President Bush had warned Syria before about its failure to police its borders, but the meeting with Assad -- as opposed to lower-level Syrian officials -- sent a more dire message, according to CNN Military Intelligence Analyst Ken Robinson, quoting the official.

Robinson said the official did not describe what kind of evidence the U.S. presented to Assad at the September 11 meeting in Damascus attended by an influential delegation of representatives from the Department of State, Department of Defense, U.S. Central Command and intelligence community.

CNN Senior Pentagon Correspondent Barbara Starr previously reported on this meeting but it was not known until now that Assad himself was present.

The government official said the U.S. representatives told Assad to stop jihad supporters from entering Iraq from Syria to battle U.S. troops and undermine Iraqi security.
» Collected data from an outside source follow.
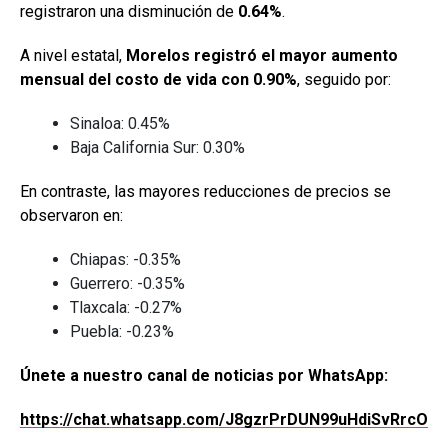
registraron una disminución de
0.64%
.
A nivel estatal,
Morelos registró el mayor aumento
mensual del costo de vida con 0.90%
, seguido por:
Sinaloa: 0.45%
Baja California Sur: 0.30%
En contraste, las mayores reducciones de precios se
observaron en:
Chiapas: -0.35%
Guerrero: -0.35%
Tlaxcala: -0.27%
Puebla: -0.23%
Únete a nuestro canal de noticias por WhatsApp:
https://chat.whatsapp.com/J8gzrPrDUN99uHdiSvRrcO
U.S. commanders in Iraq -- increasingly faced with a bloody insurgency -- asked Washington do something to stem the flow of terror suspects into Iraq, the official said.

Interim Iraqi Prime Minister Ayad Allawi, who made a high-profile visit to the United States this week, told CNN he made several trips to Syria when he was intelligence director under the Iraqi Governing Council, urging the country to end its support for suspected terrorists.

The United States told Assad at the meeting the Syrian military should cooperate directly with U.S. coalition and Iraqi forces to shut down "storefronts" in Iraq for Islamic groups suspected of recruiting and financing fighters. This is a request the United States previously has made.

Assad was reminded that Saudi Arabia is now fighting an armed insurgency of its own, after years of allowing such groups to operate openly while raising cash to support their efforts outside Saudi Arabia's borders, the high-level U.S. official told CNN. And Syria could face the same consequences.

On another front, the United States and other nations, which have pushed Syria to withdraw its troops from posts in Lebanon to reduce Mideast violence, saw some results this week.

Syria began a phased redeployment Tuesday of about 1,000 troops from Beirut.